Most sellers will use some type of Agreement for Sale of Real Estate, which is also called a Land Sales Contract. The original contract can be recorded at the county seat where the land is. A recorded deed however, would be better. In Oregon, a Warranty Deed is the best deed you can get for land. In California, they use a Grant Deed. Check with the state in which the land exists to determine the best deed to use. Once you are recorded at the county seat, you can deal with the Planning Department directly and not have to go through your seller, to start your permit process for building.
If you are buying on terms, you can ask the buyer for a deed, which he notarizes and records. In return, you give the seller a Trust Deed which you notarize and record. The Trust Deed states that yes, you may have the deed on the property, but you must make “such and such” payments for so long. In this instance, you give the seller a Promissory Note that must be held with the Trust Deed and eventually sent to the title company used as the Trustee between buyer and seller listed on the TD. This is only sent at the end of the contract when paid in full. The trust deed has a “Request for full reconveyance” portion, to be signed by the seller and used when all obligations have been paid. So, the seller would sign that reconveyance on the TD and the title company then, with the Promissory Note in hand, would reconvey, or take away the TD, stating “paid in full.” This would be recorded at that time by the title company, with the county recorder, now showing no encumbrances against the land.

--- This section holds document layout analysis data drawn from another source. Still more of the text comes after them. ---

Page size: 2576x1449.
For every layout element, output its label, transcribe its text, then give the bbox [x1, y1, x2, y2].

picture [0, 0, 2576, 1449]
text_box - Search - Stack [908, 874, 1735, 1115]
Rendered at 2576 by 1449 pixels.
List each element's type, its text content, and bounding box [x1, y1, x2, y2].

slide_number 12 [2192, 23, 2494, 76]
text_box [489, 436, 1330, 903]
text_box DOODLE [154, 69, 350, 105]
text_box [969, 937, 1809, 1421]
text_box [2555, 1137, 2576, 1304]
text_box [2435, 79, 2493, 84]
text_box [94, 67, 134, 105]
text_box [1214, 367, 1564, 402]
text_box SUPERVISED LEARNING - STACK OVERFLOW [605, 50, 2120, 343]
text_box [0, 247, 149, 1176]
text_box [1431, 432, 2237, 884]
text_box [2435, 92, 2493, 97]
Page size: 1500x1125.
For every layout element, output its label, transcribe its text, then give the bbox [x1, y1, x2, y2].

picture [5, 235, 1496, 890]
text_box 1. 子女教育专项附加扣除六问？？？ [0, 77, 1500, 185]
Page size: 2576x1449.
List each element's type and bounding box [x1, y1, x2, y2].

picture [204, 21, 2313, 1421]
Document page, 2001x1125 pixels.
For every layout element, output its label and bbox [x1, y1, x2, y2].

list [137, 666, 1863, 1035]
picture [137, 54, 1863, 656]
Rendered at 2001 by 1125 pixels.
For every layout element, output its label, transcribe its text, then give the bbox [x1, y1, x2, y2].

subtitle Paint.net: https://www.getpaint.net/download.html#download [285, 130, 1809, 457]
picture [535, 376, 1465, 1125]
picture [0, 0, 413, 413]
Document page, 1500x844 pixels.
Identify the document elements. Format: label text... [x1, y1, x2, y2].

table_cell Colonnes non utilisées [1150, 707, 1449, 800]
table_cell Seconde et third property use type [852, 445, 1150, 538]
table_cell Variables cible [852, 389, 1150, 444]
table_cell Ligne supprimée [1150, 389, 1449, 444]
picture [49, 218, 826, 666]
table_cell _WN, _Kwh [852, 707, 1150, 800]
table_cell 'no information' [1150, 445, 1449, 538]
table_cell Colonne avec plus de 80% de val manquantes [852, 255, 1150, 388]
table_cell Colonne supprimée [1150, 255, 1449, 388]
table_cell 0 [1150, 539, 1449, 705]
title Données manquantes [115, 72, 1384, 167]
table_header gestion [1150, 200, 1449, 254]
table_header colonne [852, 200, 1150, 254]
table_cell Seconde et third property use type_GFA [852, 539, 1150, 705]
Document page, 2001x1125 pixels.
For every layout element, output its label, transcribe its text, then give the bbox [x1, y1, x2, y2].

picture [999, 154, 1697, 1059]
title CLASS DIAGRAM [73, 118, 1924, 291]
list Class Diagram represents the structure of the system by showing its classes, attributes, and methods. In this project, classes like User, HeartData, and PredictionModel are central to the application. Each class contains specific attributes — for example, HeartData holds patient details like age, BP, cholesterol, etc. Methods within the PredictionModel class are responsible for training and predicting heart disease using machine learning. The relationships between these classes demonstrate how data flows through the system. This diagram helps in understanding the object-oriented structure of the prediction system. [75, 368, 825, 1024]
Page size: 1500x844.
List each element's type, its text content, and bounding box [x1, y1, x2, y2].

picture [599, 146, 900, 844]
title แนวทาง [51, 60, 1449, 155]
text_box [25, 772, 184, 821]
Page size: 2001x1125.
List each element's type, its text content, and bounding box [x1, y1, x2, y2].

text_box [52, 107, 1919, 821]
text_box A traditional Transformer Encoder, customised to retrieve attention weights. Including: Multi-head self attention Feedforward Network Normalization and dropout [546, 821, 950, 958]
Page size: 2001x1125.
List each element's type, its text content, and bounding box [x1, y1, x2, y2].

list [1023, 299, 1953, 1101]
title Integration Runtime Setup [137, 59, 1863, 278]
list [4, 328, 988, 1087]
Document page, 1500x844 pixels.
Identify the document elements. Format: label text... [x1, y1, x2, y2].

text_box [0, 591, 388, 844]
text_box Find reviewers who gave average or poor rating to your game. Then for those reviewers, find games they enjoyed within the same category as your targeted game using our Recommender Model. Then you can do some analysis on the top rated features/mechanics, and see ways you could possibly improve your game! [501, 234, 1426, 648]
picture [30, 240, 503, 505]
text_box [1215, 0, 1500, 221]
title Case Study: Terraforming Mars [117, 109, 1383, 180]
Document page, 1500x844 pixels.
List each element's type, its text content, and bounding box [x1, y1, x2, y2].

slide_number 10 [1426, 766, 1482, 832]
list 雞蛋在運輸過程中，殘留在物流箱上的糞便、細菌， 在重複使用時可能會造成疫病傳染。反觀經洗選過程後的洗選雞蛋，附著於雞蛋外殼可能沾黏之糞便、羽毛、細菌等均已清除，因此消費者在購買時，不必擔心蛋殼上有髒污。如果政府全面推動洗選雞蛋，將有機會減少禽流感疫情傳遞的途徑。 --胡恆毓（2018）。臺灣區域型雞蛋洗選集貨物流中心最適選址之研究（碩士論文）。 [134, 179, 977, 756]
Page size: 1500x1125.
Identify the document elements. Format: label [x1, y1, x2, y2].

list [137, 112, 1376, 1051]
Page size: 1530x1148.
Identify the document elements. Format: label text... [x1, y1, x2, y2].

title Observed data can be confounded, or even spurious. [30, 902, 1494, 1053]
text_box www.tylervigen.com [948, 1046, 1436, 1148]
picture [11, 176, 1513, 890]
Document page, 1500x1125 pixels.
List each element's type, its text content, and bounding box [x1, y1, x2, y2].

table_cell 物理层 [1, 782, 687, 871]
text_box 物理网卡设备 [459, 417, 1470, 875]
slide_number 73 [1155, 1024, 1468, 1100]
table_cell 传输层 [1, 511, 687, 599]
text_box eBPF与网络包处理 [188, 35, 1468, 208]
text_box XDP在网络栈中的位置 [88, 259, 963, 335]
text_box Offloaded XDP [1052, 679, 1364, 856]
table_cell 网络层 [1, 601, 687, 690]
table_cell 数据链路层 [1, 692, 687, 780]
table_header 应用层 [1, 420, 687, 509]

Most of our buyers buy sight unseen, so what my wife and I offer, is an option to switch equity to another parcel if people are not 100% happy when they view their land. Once people view their land and verify they do NOT want to switch, this is the time we recommend getting the Warranty Deed, Trust Deed, and Promissory Note done. If you record your deeds before you see the land, then don’t like it, you’ll have to spend more money to record the changes.